Notably, the Amira asset targeted the same pathway as the autotaxin approach that Galapagos highlighted last week with GLPG1690 with data in only 23 patients. Inhibition of ATX leads to a reduction in lysophosphatidic acid production, which blocks signalling cascades that ultimately drive the development of fibrosis.
Not the big story?
Also gearing up to release results, in the fourth quarter from three trials, is Global Blood Therapeutics; hopes are high for GBT440’s ability to enhance oxygen saturation, which would prompt a decision to move into phase IIb. IPF is not considered a big part of the GBT story, much like Galapagos, so strong results could generate an equally positive share price reaction.

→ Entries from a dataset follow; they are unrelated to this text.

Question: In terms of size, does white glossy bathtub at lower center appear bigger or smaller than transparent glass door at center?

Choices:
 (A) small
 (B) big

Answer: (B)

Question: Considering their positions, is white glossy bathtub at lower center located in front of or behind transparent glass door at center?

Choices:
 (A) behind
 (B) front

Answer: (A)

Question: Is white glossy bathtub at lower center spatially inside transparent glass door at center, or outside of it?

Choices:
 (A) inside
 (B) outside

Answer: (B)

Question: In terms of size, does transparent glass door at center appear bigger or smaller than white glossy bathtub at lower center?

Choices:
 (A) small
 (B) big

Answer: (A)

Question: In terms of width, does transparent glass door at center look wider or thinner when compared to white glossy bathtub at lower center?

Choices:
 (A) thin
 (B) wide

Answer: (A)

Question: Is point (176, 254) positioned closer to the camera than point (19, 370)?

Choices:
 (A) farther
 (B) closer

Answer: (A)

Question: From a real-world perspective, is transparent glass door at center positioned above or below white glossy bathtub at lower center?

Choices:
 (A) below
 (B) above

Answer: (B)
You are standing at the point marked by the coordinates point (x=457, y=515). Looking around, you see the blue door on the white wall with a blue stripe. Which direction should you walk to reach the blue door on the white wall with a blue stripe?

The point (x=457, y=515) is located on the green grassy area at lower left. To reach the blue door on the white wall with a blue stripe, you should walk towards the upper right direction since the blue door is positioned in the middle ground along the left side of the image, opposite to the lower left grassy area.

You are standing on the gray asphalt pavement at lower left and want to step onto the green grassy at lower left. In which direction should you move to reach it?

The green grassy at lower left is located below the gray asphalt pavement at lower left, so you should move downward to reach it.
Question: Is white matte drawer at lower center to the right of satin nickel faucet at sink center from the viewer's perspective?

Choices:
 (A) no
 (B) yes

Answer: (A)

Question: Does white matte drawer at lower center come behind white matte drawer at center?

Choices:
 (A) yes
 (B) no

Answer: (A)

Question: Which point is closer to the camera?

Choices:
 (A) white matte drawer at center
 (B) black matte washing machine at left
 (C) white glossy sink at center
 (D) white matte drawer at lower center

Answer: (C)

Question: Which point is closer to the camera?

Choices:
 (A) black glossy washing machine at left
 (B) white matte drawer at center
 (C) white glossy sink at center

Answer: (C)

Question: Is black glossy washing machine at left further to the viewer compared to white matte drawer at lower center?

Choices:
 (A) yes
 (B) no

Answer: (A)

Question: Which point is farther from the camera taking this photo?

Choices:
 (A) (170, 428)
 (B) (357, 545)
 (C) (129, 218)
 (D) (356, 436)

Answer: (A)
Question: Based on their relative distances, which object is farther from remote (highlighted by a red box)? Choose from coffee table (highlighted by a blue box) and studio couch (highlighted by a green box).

Meanwhile, Prometic is pushing into phase II/III on the back of data from an open-label, 40-patient phase II trial of PBI-4050 earlier this year – patients treated with the asset appeared to demonstrate a stabilisation of disease progression. Two placebo-controlled phase II/III trials, testing the agent as a monotherapy and in combination with Ofev, have been approved by the FDA.
And Celgene has a collaboration with Pharmakea that at the end of 2016 was looking to put an autotaxin inhibitor into the clinic this year. Later in 2017 Celgene also plans to start a phase IIa trial with CC-90001, an internally originated compound.
Celgene might be behind the leaders, but it neither it nor any of the other big hitters like Roche and Bristol should be underestimated.